Texto da página:
· · ·

Dito de outro modo, apesar de ser importante, a conexão digital
não é suficiente, inclusive é completamente insuficiente
para restabelecer relações fluídas do ofício
de historiador com a sociedade “como um todo”, toda vez que
o desigual desenvolvimento da Internet implicar um novo tipo de separação
entre a academia e a sociedade. A Internet nasceu nas universidades que
têm, e sempre terão, melhores condições de
acesso que o resto da sociedade. A falha digital e social agrava-se, como
é sabido, em países da América, África e Ásia,
onde amplos setores da população não possuem ainda
satisfeitas as suas necessidades econômico-sociais e nem os direitos
humanos mais elementares. Por este e por outros motivos, estamos obrigados
a combinar os novos e os velhos modos de comunicação social
a fim de restaurar o vínculo natural entre historiografia, sociedade
e política. Na realidade, o novo paradigma (consenso) que HaD propõe
e pratica quanto à sociabilidade historiográfica reside
na mescla do digital com o convencional (viagens de intercâmbio,
apresentações, congressos a cada cinco ou seis anos), sempre
dentro do que é a nossa dedicação prioritária
a auto-reflexão, a investigação e a discussão
sobre o método, a historiografia e a teoria: dirigimos o nosso
esforço ao interior da disciplina com o objeto de projetar “extramuros”
uma escritura, uma divulgação e ensino da história
mais adequadas nos seus enfoques e compromissos coletivos com as necessidades
presentes.
A inovação (tecnológica) e o compromisso (interior
e exterior) devem seguir juntos se queremos de verdade uma nova historiografia
para uma nova sociedade da informação que incorpore os últimos
sujeitos históricos. É um erro crasso pensar simplesmente
que o digital é o “futuro” e o compromisso da universidade
com a sociedade civil é o “passado”, porque os mais
recentes agentes acadêmicos e sociais estão retornando, na
prática e na teoria, utilizando intensivamente a rede, a velha
idéia contemporânea do compromisso intelectual (nascida em
França em 1898 com o J’accuse de Émile Zola) com novos
modos e conteúdos, baseados na diversidade, na pluralidade e nos
grandes “valores universais de educação e saúde,
justiça e igualdade, paz e democracia” (ponto XVI do nosso
Manifesto historiográfico) que a globalização está,
paradoxalmente, promovendo como nunca na história.

· · ·

Dados de entrada:
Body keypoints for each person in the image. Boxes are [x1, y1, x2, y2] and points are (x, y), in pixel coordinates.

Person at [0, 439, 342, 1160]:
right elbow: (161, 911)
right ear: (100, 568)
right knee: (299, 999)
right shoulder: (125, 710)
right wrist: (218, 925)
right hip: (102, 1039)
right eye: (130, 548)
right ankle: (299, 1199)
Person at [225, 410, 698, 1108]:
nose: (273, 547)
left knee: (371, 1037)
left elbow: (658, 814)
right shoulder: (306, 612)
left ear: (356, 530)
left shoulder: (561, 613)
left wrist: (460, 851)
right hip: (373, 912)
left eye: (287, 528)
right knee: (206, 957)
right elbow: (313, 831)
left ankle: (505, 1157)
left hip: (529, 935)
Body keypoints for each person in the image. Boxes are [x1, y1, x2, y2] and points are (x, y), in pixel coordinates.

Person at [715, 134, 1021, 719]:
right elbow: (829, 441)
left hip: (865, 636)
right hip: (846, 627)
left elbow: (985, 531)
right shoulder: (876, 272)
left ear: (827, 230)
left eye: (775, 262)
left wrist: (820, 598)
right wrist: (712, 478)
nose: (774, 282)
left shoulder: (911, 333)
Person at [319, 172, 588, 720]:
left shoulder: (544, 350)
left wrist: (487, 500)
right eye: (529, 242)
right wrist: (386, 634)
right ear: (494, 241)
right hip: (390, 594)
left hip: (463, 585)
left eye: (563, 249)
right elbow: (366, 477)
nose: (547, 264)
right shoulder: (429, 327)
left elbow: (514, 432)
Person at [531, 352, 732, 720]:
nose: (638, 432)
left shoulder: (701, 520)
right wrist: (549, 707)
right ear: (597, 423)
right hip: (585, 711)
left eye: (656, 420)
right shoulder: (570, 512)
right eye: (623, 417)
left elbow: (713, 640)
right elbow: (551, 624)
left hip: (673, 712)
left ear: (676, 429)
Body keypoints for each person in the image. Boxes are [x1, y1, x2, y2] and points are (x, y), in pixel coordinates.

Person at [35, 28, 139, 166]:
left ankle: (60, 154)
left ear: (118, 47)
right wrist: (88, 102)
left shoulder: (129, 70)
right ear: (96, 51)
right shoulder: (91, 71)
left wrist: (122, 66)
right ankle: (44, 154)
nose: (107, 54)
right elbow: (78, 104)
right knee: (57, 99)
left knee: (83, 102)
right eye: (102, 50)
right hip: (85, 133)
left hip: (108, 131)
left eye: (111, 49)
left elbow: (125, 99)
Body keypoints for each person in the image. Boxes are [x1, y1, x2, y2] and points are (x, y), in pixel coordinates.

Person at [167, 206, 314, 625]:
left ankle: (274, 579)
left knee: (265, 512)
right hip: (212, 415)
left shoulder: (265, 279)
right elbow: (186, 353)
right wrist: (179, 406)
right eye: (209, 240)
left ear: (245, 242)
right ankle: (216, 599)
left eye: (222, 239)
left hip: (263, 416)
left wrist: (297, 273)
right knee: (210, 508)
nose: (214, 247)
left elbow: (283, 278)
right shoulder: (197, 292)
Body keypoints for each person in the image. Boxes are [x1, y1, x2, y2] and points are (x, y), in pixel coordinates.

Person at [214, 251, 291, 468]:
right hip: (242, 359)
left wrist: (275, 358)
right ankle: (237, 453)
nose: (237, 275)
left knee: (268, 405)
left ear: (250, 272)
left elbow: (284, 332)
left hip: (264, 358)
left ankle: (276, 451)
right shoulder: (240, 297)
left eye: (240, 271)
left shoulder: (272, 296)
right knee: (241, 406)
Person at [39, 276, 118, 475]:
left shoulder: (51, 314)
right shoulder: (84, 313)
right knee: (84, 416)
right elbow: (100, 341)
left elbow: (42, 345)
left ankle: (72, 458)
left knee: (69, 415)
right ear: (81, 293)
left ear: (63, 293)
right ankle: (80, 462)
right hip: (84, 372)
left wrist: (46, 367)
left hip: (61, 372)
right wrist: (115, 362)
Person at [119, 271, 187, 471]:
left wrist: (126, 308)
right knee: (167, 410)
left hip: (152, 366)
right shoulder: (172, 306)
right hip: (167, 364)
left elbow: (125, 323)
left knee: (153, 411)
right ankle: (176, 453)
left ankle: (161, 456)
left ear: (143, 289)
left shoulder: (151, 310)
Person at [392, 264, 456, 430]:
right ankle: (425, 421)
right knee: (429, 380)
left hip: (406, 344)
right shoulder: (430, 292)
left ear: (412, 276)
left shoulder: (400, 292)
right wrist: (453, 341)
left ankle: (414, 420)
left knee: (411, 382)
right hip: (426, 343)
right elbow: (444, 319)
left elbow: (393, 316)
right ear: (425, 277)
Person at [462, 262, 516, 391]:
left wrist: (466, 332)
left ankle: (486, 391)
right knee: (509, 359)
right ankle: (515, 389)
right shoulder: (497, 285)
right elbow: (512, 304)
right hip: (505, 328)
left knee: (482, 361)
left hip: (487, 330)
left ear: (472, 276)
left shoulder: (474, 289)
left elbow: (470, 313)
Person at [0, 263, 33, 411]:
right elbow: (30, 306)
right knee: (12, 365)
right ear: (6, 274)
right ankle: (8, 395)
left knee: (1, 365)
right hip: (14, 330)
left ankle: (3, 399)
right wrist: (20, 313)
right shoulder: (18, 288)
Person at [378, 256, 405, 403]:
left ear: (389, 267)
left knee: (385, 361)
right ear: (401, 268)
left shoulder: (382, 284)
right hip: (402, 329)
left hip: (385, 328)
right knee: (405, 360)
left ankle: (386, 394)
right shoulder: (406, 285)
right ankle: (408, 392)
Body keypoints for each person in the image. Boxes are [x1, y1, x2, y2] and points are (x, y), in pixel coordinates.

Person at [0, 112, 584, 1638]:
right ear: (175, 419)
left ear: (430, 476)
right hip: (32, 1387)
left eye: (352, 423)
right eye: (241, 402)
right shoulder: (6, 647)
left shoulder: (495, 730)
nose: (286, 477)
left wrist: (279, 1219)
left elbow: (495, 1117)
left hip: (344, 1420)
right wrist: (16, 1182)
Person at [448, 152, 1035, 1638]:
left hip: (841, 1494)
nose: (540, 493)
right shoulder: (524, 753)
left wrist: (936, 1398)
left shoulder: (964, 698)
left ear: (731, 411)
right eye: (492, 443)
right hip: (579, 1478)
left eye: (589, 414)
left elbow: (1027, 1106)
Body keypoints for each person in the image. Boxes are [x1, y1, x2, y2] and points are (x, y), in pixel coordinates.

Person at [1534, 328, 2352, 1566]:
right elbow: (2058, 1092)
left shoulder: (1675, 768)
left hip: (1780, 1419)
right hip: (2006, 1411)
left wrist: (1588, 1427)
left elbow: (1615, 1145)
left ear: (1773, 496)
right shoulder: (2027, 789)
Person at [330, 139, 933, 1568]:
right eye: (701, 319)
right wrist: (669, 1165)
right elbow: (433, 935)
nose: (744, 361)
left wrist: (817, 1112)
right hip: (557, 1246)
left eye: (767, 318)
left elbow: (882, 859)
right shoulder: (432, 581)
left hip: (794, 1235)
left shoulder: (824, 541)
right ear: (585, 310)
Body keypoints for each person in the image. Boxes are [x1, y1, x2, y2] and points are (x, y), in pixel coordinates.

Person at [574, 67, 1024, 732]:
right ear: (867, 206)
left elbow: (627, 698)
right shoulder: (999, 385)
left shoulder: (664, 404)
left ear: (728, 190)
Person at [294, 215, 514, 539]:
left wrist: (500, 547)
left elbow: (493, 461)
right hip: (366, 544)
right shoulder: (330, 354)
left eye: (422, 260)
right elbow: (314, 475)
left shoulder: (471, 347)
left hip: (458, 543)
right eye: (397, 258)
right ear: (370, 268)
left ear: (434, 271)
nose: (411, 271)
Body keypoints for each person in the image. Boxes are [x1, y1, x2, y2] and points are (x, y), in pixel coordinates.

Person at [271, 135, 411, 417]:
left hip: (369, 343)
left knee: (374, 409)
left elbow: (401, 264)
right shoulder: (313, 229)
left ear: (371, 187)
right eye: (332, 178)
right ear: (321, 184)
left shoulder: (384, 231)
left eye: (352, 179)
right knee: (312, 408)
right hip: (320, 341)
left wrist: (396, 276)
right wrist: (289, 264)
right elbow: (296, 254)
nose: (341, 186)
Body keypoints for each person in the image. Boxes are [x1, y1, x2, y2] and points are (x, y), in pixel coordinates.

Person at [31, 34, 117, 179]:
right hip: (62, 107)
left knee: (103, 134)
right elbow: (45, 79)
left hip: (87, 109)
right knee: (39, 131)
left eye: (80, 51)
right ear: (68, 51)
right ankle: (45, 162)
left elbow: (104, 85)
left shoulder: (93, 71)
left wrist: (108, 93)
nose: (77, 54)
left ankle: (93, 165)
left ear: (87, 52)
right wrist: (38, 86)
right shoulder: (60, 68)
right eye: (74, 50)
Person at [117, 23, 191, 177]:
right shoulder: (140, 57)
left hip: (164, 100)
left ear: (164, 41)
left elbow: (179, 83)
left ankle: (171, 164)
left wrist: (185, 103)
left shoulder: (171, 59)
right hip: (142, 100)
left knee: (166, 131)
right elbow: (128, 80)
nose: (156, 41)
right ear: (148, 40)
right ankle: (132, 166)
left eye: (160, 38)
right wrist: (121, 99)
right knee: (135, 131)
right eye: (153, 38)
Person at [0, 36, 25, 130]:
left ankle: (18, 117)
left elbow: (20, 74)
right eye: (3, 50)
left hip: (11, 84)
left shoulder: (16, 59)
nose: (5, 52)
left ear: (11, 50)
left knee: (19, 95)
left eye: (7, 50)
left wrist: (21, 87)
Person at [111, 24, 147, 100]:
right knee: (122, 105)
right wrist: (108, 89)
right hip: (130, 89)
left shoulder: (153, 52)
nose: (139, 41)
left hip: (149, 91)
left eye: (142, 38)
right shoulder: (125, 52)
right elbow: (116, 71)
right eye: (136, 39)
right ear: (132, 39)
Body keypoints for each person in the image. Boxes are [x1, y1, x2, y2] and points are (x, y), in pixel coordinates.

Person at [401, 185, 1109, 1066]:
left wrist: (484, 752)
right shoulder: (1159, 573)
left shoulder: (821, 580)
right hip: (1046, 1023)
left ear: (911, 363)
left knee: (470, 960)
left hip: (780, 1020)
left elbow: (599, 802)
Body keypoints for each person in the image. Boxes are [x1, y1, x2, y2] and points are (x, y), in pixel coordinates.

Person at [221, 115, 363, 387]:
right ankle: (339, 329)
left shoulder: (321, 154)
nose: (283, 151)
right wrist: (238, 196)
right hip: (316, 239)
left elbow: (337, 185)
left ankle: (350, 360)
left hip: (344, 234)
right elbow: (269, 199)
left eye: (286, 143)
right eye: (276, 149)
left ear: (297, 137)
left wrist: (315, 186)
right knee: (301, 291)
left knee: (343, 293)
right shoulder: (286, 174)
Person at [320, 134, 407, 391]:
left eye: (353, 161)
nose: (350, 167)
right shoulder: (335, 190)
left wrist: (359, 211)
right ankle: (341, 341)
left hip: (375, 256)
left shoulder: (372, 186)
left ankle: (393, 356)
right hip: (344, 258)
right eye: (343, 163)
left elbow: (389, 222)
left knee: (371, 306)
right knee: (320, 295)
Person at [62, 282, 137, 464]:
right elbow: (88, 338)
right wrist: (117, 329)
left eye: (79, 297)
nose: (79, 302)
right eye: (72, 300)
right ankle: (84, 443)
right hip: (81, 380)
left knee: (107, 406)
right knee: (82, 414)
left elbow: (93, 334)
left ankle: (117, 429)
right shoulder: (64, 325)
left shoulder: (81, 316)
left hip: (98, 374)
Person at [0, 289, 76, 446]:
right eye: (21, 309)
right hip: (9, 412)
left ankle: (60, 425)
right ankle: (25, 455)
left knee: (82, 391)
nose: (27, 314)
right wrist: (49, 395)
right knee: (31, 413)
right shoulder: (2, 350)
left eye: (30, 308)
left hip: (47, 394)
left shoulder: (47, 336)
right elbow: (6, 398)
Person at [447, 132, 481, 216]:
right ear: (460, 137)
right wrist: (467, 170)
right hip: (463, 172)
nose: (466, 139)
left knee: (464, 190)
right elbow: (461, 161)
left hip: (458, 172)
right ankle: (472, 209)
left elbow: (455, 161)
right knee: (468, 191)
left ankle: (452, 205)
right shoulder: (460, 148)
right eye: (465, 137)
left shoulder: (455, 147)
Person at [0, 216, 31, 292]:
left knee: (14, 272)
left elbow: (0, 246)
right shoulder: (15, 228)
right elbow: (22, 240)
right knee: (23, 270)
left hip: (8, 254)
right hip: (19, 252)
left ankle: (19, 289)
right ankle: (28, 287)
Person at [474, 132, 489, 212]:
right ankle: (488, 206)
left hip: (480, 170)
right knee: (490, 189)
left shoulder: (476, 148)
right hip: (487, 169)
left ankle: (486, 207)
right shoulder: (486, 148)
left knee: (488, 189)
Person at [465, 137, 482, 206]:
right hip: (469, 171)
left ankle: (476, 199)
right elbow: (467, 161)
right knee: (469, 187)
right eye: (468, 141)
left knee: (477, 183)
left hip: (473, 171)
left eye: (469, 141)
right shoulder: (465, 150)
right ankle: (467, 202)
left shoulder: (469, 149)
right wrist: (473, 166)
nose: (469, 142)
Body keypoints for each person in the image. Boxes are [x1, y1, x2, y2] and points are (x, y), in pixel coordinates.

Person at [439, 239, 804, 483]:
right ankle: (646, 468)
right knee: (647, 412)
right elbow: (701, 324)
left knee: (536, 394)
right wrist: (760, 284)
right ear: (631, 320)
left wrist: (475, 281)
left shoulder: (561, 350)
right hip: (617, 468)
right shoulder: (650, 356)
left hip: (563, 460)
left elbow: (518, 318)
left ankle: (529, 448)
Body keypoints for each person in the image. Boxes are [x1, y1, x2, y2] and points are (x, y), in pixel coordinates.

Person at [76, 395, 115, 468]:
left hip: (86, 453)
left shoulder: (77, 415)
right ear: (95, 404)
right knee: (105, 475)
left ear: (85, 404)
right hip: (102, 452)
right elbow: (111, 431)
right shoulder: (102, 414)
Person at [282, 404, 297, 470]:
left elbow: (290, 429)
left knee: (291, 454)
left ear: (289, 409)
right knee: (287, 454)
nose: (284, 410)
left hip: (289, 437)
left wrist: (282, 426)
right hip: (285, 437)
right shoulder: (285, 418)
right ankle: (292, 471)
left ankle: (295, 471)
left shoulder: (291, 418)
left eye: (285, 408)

· · ·

Tarefa 1:
Responda com base no texto sobre historiografia:
(a) Onde nasceu a Internet?
(b) Em que país e em que ano nasceu a ideia do compromisso intelectual, e com que obra?
(c) Que formas de sociabilidade convencional aparecem entre parênteses?
Tarefa 2: Continue o texto sobre historiografia a partir da última frase apresentada.
As entradas não têm nenhuma relação com o texto sobre historiografia.

Sua resposta 1:
(a) Nas universidades.
(b) Na França, em 1898, com o J'accuse de Émile Zola.
(c) Viagens de intercâmbio, apresentações e congressos a cada cinco ou seis anos.

Sua resposta 2:
Historia a Debate é, neste sentido, um laboratório de experimentação
que já deu bons resultados conectando criativamente universidade
com sociedade, história com atualidade, preparando a comunidade
internacional de historiadores para a história, o mundo e a universidade
que vêm, demonstrando pelo caminho dos fatos, em suma, que “outra
história é possível”.
10. Devido a grande importância atribuída
pelo Historia a Debate ao papel da Internet para a produção
historiográfica do século XXI, seja como meio de democratização
de reflexões sobre a escrita da História, em contraponto
ao "colonialismo" de centros tradicionais de produção,
seja como forma de romper as amarras impostas pelas exigências do
mercado editorial, instituições políticas e grandes
meios de comunicação, gostaríamos que o senhor citasse
e comentasse exemplos de trabalhos, ou projetos em andamento, que têm
utilizado a Internet dentro dessas características.
Infelizmente não conhecemos outro exemplo como
Historia a Debate que congregue assim historiografia e Internet, que pesquise,
reflita e debata na rede o imediato com o objetivo de construir uma nova
alternativa historiográfica. Faltam esforços homólogos,
o que limita as nossas alianças a aspectos parciais ao mesmo tempo
em que explica que a nossa expansão acadêmica não
tenha ainda tocado no seu teto. Paralelamente à nossa experiência
latina constituíram-se ou reconstituíram-se, no âmbito
anglo-saxão, interessantes páginas web e listas de discussão
de história (o servidor de listas H-Net, por exemplo, se bem não
é ele mais do que uma página de serviços), os tradicionais
congressos mundiais de história (organizados pelo International
Committee of Historical Sciences, não costumam tratar a temática
historiográfica e utilizam Internet de forma secundária),
redes digitais de historiadores politicamente comprometidos (a mais recente
Historians Against the War, embora não lute de maneira explícita
por uma mudança global de paradigmas na nossa disciplina), revistas
dedicadas à teoria histórica e à metodologia (um
exemplo clássico é History and Theory, se bem usa subsidiariamente
a Internet e não possui um programa claro e integrador de alternativa
historiográfica).
A semelhança parcial de cada um destes projetos com HaD, todos
com influência e origem norte-americanos (salvo o CISH-ICHS) e desenvolvidos
também na última década, confirma o caráter
universal e sintético da nossa aposta acadêmica, as possibilidades
inéditas que são oferecidas ao mundo acadêmico latino
e à superioridade da nossa estratégia historiográfica
de síntese de futuro entre (A) o melhor da experiência, em
organização e em conteúdos, das vanguardas historiográficas
do século passado, e (B) as novas tecnologias da comunicação
acadêmica e social. Desconhecemos em outras disciplinas, seja humanidades
seja ciências sociais, um exemplo tão claro e organizado
como o nosso, de paradigma disciplinar misto e global nos âmbitos
(local / nacional / mundial), nos meios (digital / presencial) e nos conteúdos
(histórico / historiográfico, passado / presente, debate
/ consenso, inovação / compromisso).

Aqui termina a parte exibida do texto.